Kilbeggan itself is a nice village, with a whiskey distillery there looking particularly pretty. If we’d realised there was a distillery there we might have tried to arrive earlier and take a tour, but for now we happily admire it from a distance, and then walk on. Being the end of April, but feeling like the start of spring, the weather was all over the place, and we experience rain, hail and sun within 5 minutes of each other.
Taking a side road out of the town, the trail pretty quickly joins the river bank and we find ourselves walking along a lovely embankment, something I assume was built around the multiple mills and weirs in the area. To be honest, our hopes for this trail hadn’t been particularly high, and our moods lifted as we wandered beside the water.

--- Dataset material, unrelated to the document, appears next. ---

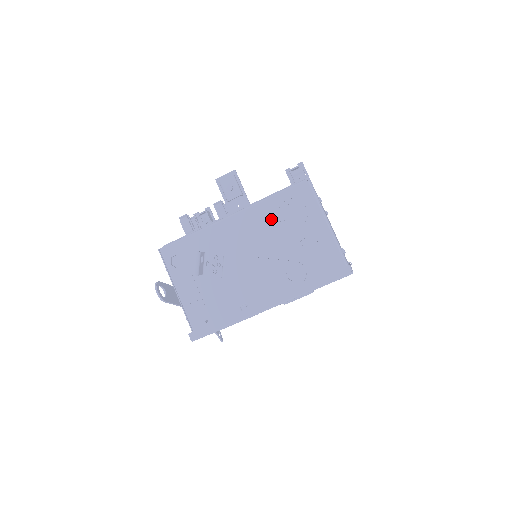
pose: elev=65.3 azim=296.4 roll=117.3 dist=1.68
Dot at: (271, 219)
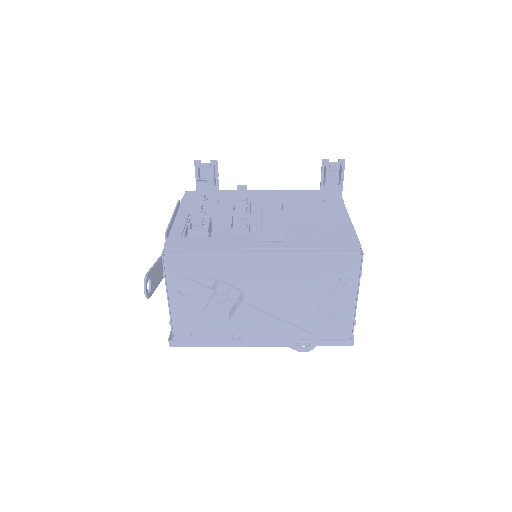
Dot at: (303, 275)
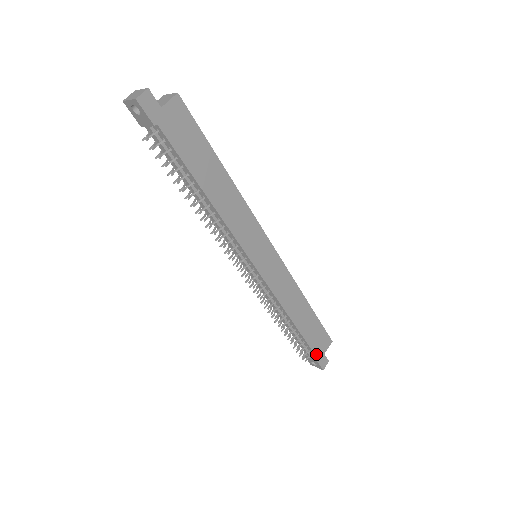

After a while we do end up on road and spend quite a while fighting off some rainy showers, walking this long section up to Lilliput Adventure centre on the shores of Lough Ennell. The centre itself hasn’t opened yet for the summer season, so we huddle on a bench and pet a friendly dog that’s come over to say hello. As we walk down to the lake shore stormy clouds roll in, and the sky opens for a particularly long 10 minutes, drenching us, and then moving on. From the lake the trail heads to Dysert, a small cross roads, and we cross some nice fields and small lanes to get there. At one point we share our walk with two donkeys and a Shetland pony.
Shaking off the last of the raindrops we come out in Dysert at a small stile in a wall, see the info board that marks the end, and feel a wave of relief. While sections of this trail were enjoyable and interesting, in general it felt a little lost and without purpose. With the middle section closed, the trail spends almost no time on the Lake, and I think that may have once been it’s main attraction. I’m glad for us to have stretched our legs, and happy to have marked another trail off.
On our way back to Carl's family's home (for some more birthday cake) we looked at new maps and counted kilometres, itching to get back living on the road. The long winter was coming to an end, and while the short trails are nice and easy, it wasn't much fun heading out and walking them just because we felt like we had to be making progress. We chose the Grand Canal as our next target, and started printing the maps.
Carl’s camera was great to have along - the video from it is much smoother than from my camera, so it’ll be interesting to see how we combine both rolls of footage on the trails to come.